Leah Pyter, PhD, associate professor of Psychiatry and Neuroscience at The Ohio State University College of Medicine and Institute for Behavioral Medicine Research, says these findings support the possibility that targeted circadian realignment therapies may be a novel and noninvasive way to improve patient outcomes during and after chemotherapy.

“This is significant because the circadian master clock in the brain controls the timing of cell functions throughout the entire rest of the body,” says Pyter.

Pyter and a team of fellow Ohio State researchers’ examination of the effects of chemotherapy on molecular, physiological, and behavioral circadian rhythms was just published in the journal Brain, Behavior, and Immunity.

Prior to this study, this group previously reported that solid tumors alter time-of-day fluctuations in clock gene expression using a mouse model of breast cancer. For this study, they built on that model to examine the extent to which paclitaxel, a common chemotherapy drug used for breast and other cancers, altered circadian rhythms and dampened the amplitude of clock gene expression, genes that participate in regulatory feedback loops that oscillate with circadian rhythms, in the brain and adrenal glands of tumor-free mice.

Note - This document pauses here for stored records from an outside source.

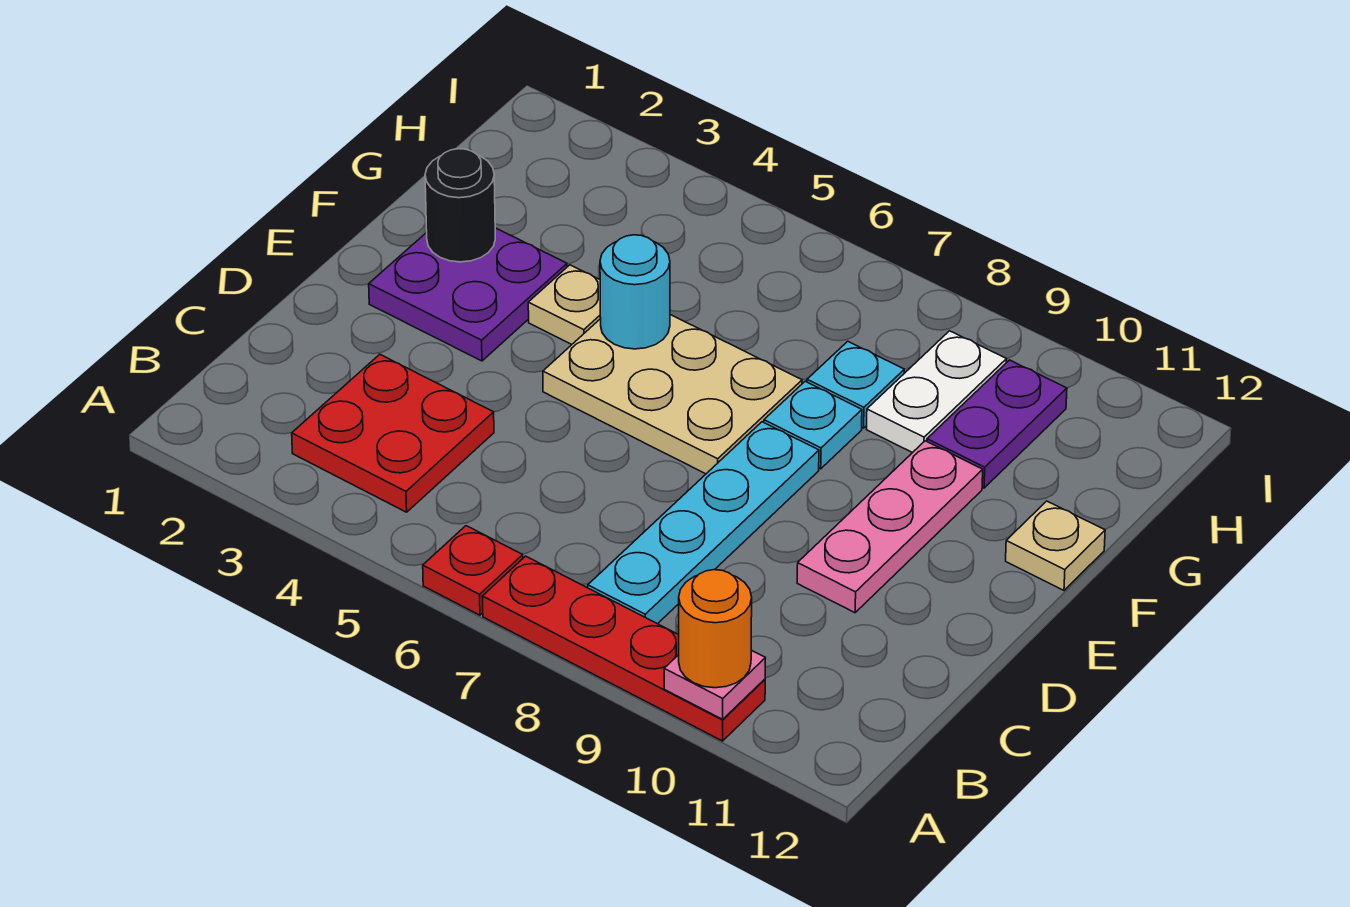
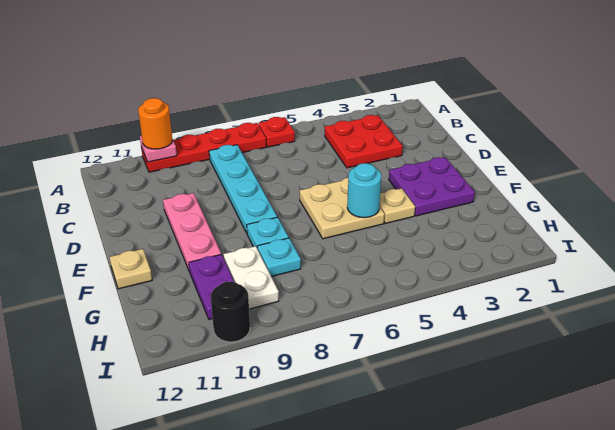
tan 2x3 plate [543,315,802,474] -> tan 2x2 plate [300,178,385,239]
black 1x1 round brick [425,149,495,262] -> black 1x1 round brick moved to [211,281,250,342]

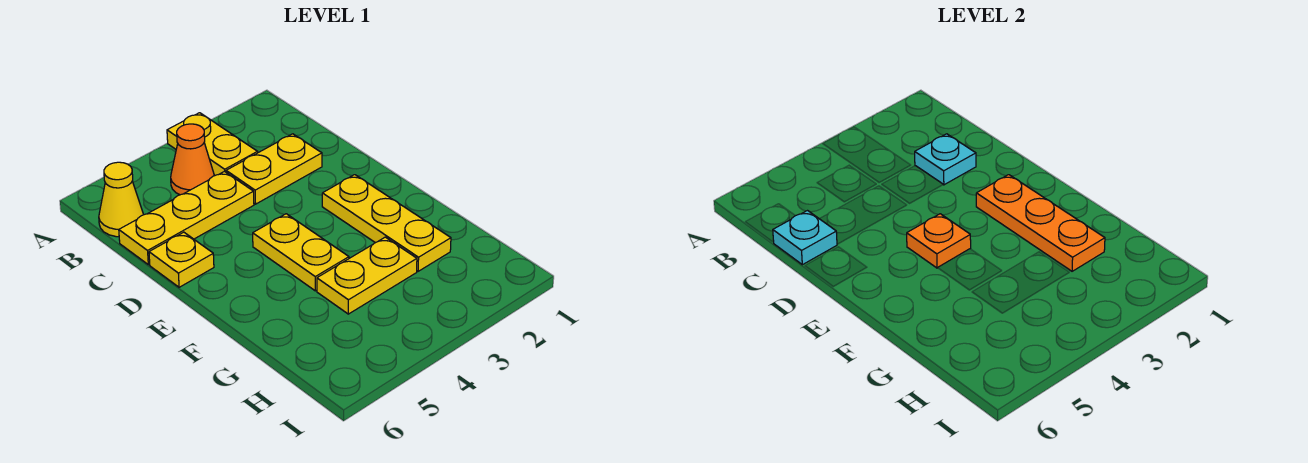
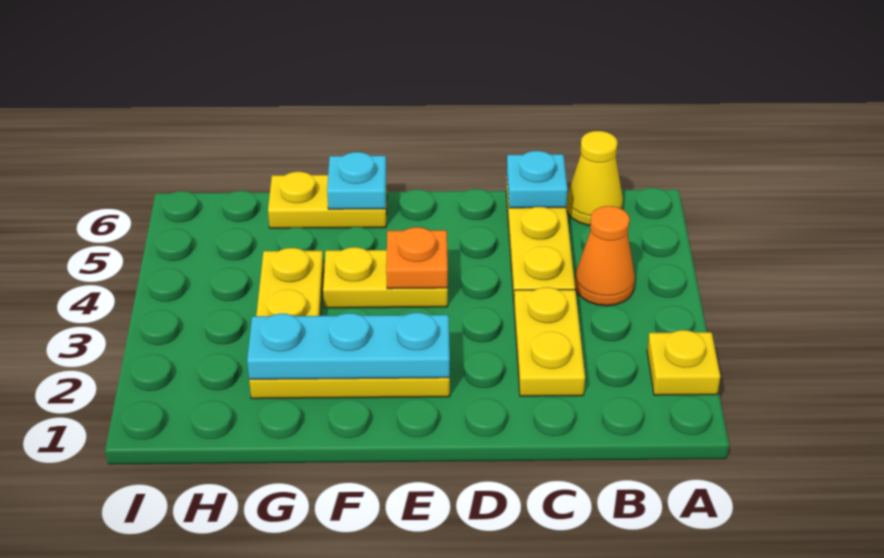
yellow 1x2 plate [167,113,258,176] -> yellow 1x2 plate moved to [268,172,387,228]
cyan 1x1 plate [915,134,976,185] -> cyan 1x1 plate moved to [327,152,386,209]
yellow 1x1 plate [149,232,214,287] -> yellow 1x1 plate moved to [647,330,720,395]
orange 1x3 plate [976,175,1105,271] -> cyan 1x3 plate [247,313,450,379]

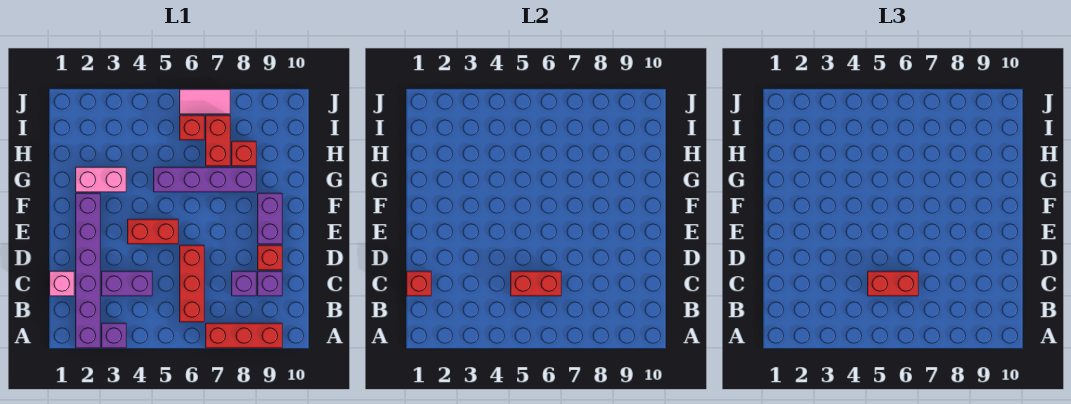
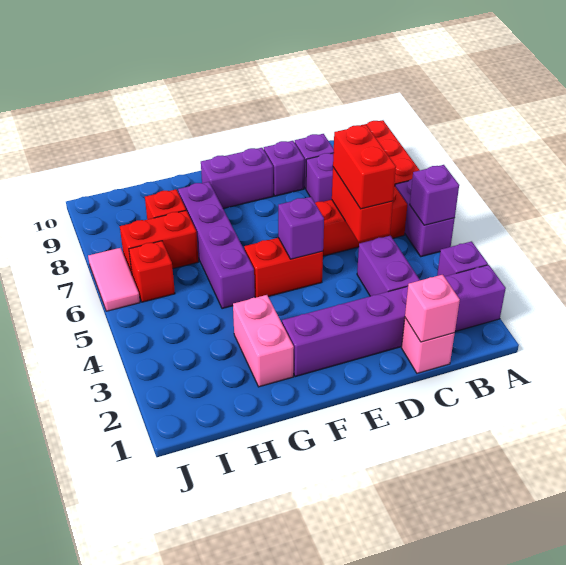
none -> purple 1x2 brick [395,179,455,257]
none -> purple 1x1 brick [410,165,459,225]
red 1x1 brick [407,271,431,296] -> pink 1x1 brick [405,275,460,342]
red 1x1 brick [258,245,282,270] -> purple 1x1 brick [264,141,304,196]
red 1x2 brick [128,219,178,244] -> red 1x2 brick turned to [244,238,323,298]
none -> purple 1x1 brick [278,197,324,259]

They found that paclitaxel disrupts clock gene rhythms in the suprachiasmatic nucleus (master clock), which is in the hypothalamus, the area of the brain that manages the pituitary gland and the autonomic nervous system. They also found that paclitaxel also disrupts clock gene activity in other brain regions and adrenal glands, which are associated with chemotherapy-induced inflammation. These findings align with a previous study that demonstrates that 5-fluorouracil chemotherapy, which works through different antineoplastic mechanisms compared to paclitaxel, also blunts the amplitude of circadian rhythms.

The convergent findings suggest how the disruption of circadian rhythms impact cortisol release that correlates with reduced quality of life and decreased long-term cancer survival rates.

“This has the potential to impact patient health long after treatment,” Pyter says. “My vision is to create a clinic for cancer survivors to provide continued care to help them deal with the aftermath of cancer.”